• **EXCERPTED TEXT**:
With Honnold's astonishing feat, many of us are probably reflecting on how badass we are...or...aren't.

As a newer climber, it has surprised me to discover that, while no Honnold, I am more bold in some ways than many that I climb with. Put a rope on me, logical or not, I'm good. Falls don't worry me at all. Friends I know loathe falling.

On the other hand, that approach trail with the exposure? Gives me huge pause. Such a wus...

What are your limits and fears? Logical or not, lol!

Have fun! OLH

Hobo Greg · · My Van · Joined Mar 2016 · Points: 120

I have soloed up to 5.7 but I'm still scared to take falls on gear. (No correlation per se, but if I'm willing to risk it all, why aren't I willing to risk a small fall when I know I place good gear? I think its because only neutral or bad things can happen if you fall, but if you don't fall, and nothing falls on you, nothing bad can happen.)

David Kerkeslager · · Brooklyn, NY · Joined Jan 2017 · Points: 55

Free soloing really isn't in my goals. I respect people who do it, but I have no desire to do it myself.

Jared Murray · · Oakland, CA · Joined Sep 2015 · Points: 70
Old lady H wrote:

Put a rope on me, logical or not, I'm good. Falls don't worry me at all.

That may change if you begin leading on gear ... gripped and far above your last piece is much different than being on TR :)

Derick Page · · Ft Collins · Joined Feb 2015 · Points: 20

As a new leader and climber, I'm so bad ass that the final bit on the Fifth Flatiron along the arete that's listed as class 4 caught my attention after leading the rest of the south side east face route once I realized that there was no place for pro. I also regularly do the same V0 problems near home and am yet to do anything harder outside. I've been to the new gym in Ft Collins once and decided to only climb inside now since the grades do more for my ego than any outdoor climbing ever.

Ted Pinson · · Chicago, IL · Joined Jul 2014 · Points: 190

Certifiable trad dad.

• **STORED RECORDS**:
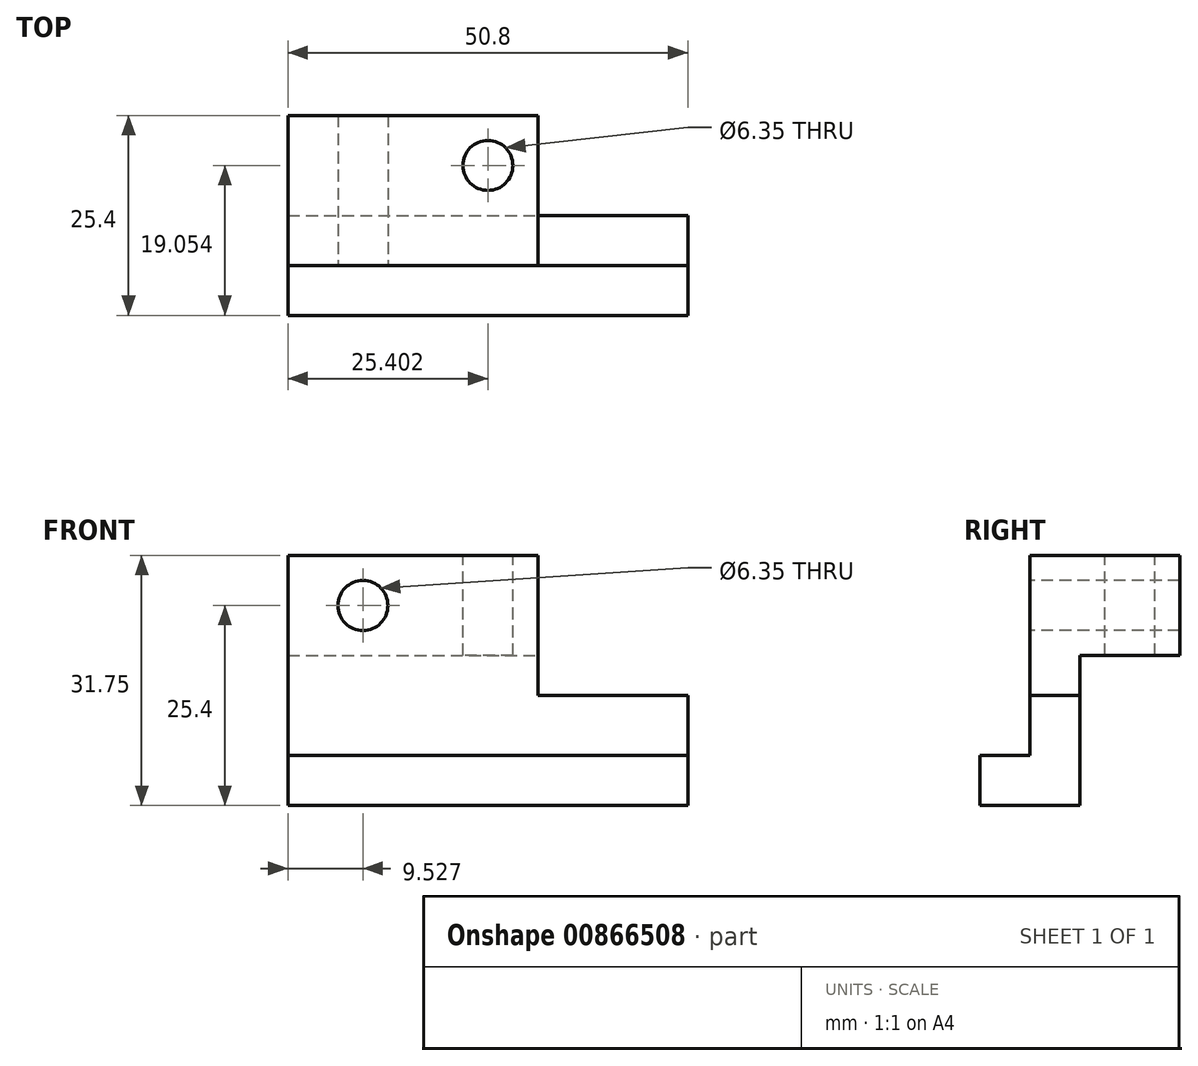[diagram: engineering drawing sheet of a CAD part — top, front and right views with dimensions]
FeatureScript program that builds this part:
annotation { "Feature Type Name" : "Feature", "Feature Type Description" : "" }
export const myFeature = defineFeature(function(context is Context, id is Id, definition is map)
    precondition{}
    {
        {
            var Q0;
            Q0=qCreatedBy(makeId("Top.planeOp"),FACE);
            var sketch = newSketch(context, id + "F0", { "sketchPlane" : qUnion([Q0])});
            skLineSegment(sketch, "E0.bottom", {"start": v(56.63, -10.37) * mm, "end": v(88.38, -10.37) * mm});
            skLineSegment(sketch, "E0.top", {"start": v(56.63, -29.42) * mm, "end": v(88.38, -29.42) * mm});
            skLineSegment(sketch, "E0.left", {"start": v(56.63, -10.37) * mm, "end": v(56.63, -29.42) * mm});
            skLineSegment(sketch, "E0.right", {"start": v(88.38, -10.37) * mm, "end": v(88.38, -29.42) * mm});
            skSolve(sketch);
        }
        {
            var Q0;
            Q0 = qSketchRegion(id + "F0", true);
            extrude(context, id + "F1", {"entities" : qUnion([Q0]), "depth" : 12.7 * mm, "offsetDistance" : 25.4 * mm});
        }
        {
            var Q0;
            Q0=makeQuery(id+"F1.opExtrude","SWEPT_FACE",FACE,{"disambiguationData":[OSD([sQuery(id+"F0.wireOp",EDGE,"E0.top")])]});
            var sketch = newSketch(context, id + "F2", { "sketchPlane" : qUnion([Q0])});
            skLineSegment(sketch, "E1.bottom", {"start": v(56.63, 0) * mm, "end": v(107.43, 0) * mm});
            skLineSegment(sketch, "E1.top", {"start": v(56.63, -12.7) * mm, "end": v(107.43, -12.7) * mm});
            skLineSegment(sketch, "E1.left", {"start": v(56.63, 0) * mm, "end": v(56.63, -12.7) * mm});
            skLineSegment(sketch, "E1.right", {"start": v(107.43, 0) * mm, "end": v(107.43, -12.7) * mm});
            skSolve(sketch);
        }
        {
            var Q0;
            Q0 = qSketchRegion(id + "F2", true);
            extrude(context, id + "F3", {"entities" : qUnion([Q0]), "operationType" : NewBodyOperationType.ADD, "oppositeDirection" : true, "depth" : 6.35 * mm, "offsetDistance" : 25.4 * mm});
        }
        {
            var Q0;
            Q0=makeQuery(id+"F3.boolean.opBoolean","MERGE",FACE,{"derivedFrom":[makeQuery(id+"F1.opExtrude","SWEPT_FACE",FACE,{"disambiguationData":[OSD([sQuery(id+"F0.wireOp",EDGE,"E0.top")])]}),makeQuery(id+"F3.opExtrude","CAP_FACE",FACE,{"disambiguationData":[OSD([sQuery(id+"F2.wireOp",EDGE,"E1.bottom"),sQuery(id+"F2.wireOp",EDGE,"E1.top"),sQuery(id+"F2.wireOp",EDGE,"E1.left"),sQuery(id+"F2.wireOp",EDGE,"E1.right")])],"isStart":true})]});
            var sketch = newSketch(context, id + "F4", { "sketchPlane" : qUnion([Q0])});
            skLineSegment(sketch, "E2.bottom", {"start": v(88.38, 0) * mm, "end": v(107.43, 0) * mm});
            skLineSegment(sketch, "E2.top", {"start": v(88.38, -5.09) * mm, "end": v(107.43, -5.09) * mm});
            skLineSegment(sketch, "E2.left", {"start": v(88.38, 0) * mm, "end": v(88.38, -5.09) * mm});
            skLineSegment(sketch, "E2.right", {"start": v(107.43, 0) * mm, "end": v(107.43, -5.09) * mm});
            skSolve(sketch);
        }
        {
            var Q0;
            Q0 = qSketchRegion(id + "F4", true);
            extrude(context, id + "F5", {"entities" : qUnion([Q0]), "operationType" : NewBodyOperationType.REMOVE, "oppositeDirection" : true, "depth" : 6.35 * mm, "offsetDistance" : 25.4 * mm});
        }
        {
            var Q0;
            Q0=makeQuery(id+"F3.opExtrude","SWEPT_FACE",FACE,{"disambiguationData":[OSD([sQuery(id+"F2.wireOp",EDGE,"E1.right")])]});
            var sketch = newSketch(context, id + "F6", { "sketchPlane" : qUnion([Q0])});
            skLineSegment(sketch, "E3.bottom", {"start": v(-23.07, -12.7) * mm, "end": v(-35.77, -12.7) * mm});
            skLineSegment(sketch, "E3.top", {"start": v(-23.07, -19.05) * mm, "end": v(-35.77, -19.05) * mm});
            skLineSegment(sketch, "E3.left", {"start": v(-23.07, -12.7) * mm, "end": v(-23.07, -19.05) * mm});
            skLineSegment(sketch, "E3.right", {"start": v(-35.77, -12.7) * mm, "end": v(-35.77, -19.05) * mm});
            skSolve(sketch);
        }
        {
            var Q0;
            Q0 = qSketchRegion(id + "F6", true);
            extrude(context, id + "F7", {"entities" : qUnion([Q0]), "operationType" : NewBodyOperationType.ADD, "oppositeDirection" : true, "depth" : 50.8 * mm, "offsetDistance" : 25.4 * mm});
        }
        {
            var Q0;
            {var subQ1=sQuery(id+"F0.wireOp",EDGE,"E0.top");Q0=makeQuery(id+"F2.imprint","IMPRINT",FACE,{"disambiguationData":[TD([[makeQuery(id+"F2.imprint","IMPRINT",EDGE,{"derivedFrom":makeQuery(id+"F1.opExtrude","CAP_EDGE",EDGE,{"disambiguationData":[OSD([subQ1])],"isStart":false})}),-1.0]])]});}
            var sketch = newSketch(context, id + "F8", { "sketchPlane" : qUnion([Q0])});
            skCircle(sketch, "E4", {"center": v(66.16, 6.35) * mm, "radius": 3.18 * mm});
            skSolve(sketch);
        }
        {
            var Q0;
            Q0=makeQuery(id+"F1.opExtrude","CAP_FACE",FACE,{"disambiguationData":[OSD([sQuery(id+"F0.wireOp",EDGE,"E0.bottom"),sQuery(id+"F0.wireOp",EDGE,"E0.top"),sQuery(id+"F0.wireOp",EDGE,"E0.left"),sQuery(id+"F0.wireOp",EDGE,"E0.right")])],"isStart":false});
            var sketch = newSketch(context, id + "F9", { "sketchPlane" : qUnion([Q0])});
            skCircle(sketch, "E5", {"center": v(82.03, -16.72) * mm, "radius": 3.18 * mm});
            skSolve(sketch);
        }
        {
            var Q0;
            Q0=makeQuery(id+"F9.imprint","IMPRINT",FACE,{"disambiguationData":[TD([[makeQuery(id+"F9.imprint","IMPRINT",EDGE,{"derivedFrom":sQuery(id+"F9.wireOp",EDGE,"E5")}),1.0]])]});
            extrude(context, id + "F10", {"entities" : qUnion([Q0]), "operationType" : NewBodyOperationType.REMOVE, "oppositeDirection" : true, "depth" : 12.7 * mm, "offsetDistance" : 25.4 * mm});
        }
        {
            var Q0;
            Q0=makeQuery(id+"F8.imprint","IMPRINT",FACE,{"disambiguationData":[TD([[makeQuery(id+"F8.imprint","IMPRINT",EDGE,{"derivedFrom":sQuery(id+"F8.wireOp",EDGE,"E4")}),1.0]])]});
            var Q1;
            Q1=sQuery(id+"F8.wireOp",EDGE,"E4");
            extrude(context, id + "F11", {"entities" : qUnion([Q0]), "operationType" : NewBodyOperationType.REMOVE, "surfaceEntities" : qUnion([Q1]), "oppositeDirection" : true, "depth" : 19.05 * mm, "offsetDistance" : 25.4 * mm});
        }
    });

• **PROBLEM SET**:
a – In the climbing forum thread, what is the hardest grade Hobo Greg says he has soloed?
b – Write the next part of the climbing forum thread, picking up after its final post.

• **OUTPUTS**:
a – 5.7

b –
amarius · · Nowhere, OK · Joined Feb 2012 · Points: 20

The only bad thing about me is my climbing ability, my ass is just fine, thank you. 

G R · · Unknown Hometown · Joined Feb 2015 · Points: 65
Old lady H wrote:

With Honnold's astonishing feat, many of us are probably reflecting on how badass we are...or...aren't.

I hope not. What other people do should have no bearing on how you approach your climbing. 

Brian · · North Kingstown, RI · Joined Sep 2001 · Points: 650

I climb just as hard as Honnold, Sharma, or Ondra.  I just do it on easier routes.  

Max Supertramp · · Unknown Hometown · Joined Mar 2008 · Points: 65

+1 Radlawsk I am still nailing 5.5 classics

Tradster · · Phoenix, AZ · Joined Nov 2007 · Points: 0

Did a solo 5 mile car ride through Compton once. That was badass. :)

Carla R · · San Jose, CA · Joined Mar 2016 · Points: 110
Brian wrote:

I climb just as hard as Honnold, Sharma, or Ondra.  I just do it on easier routes.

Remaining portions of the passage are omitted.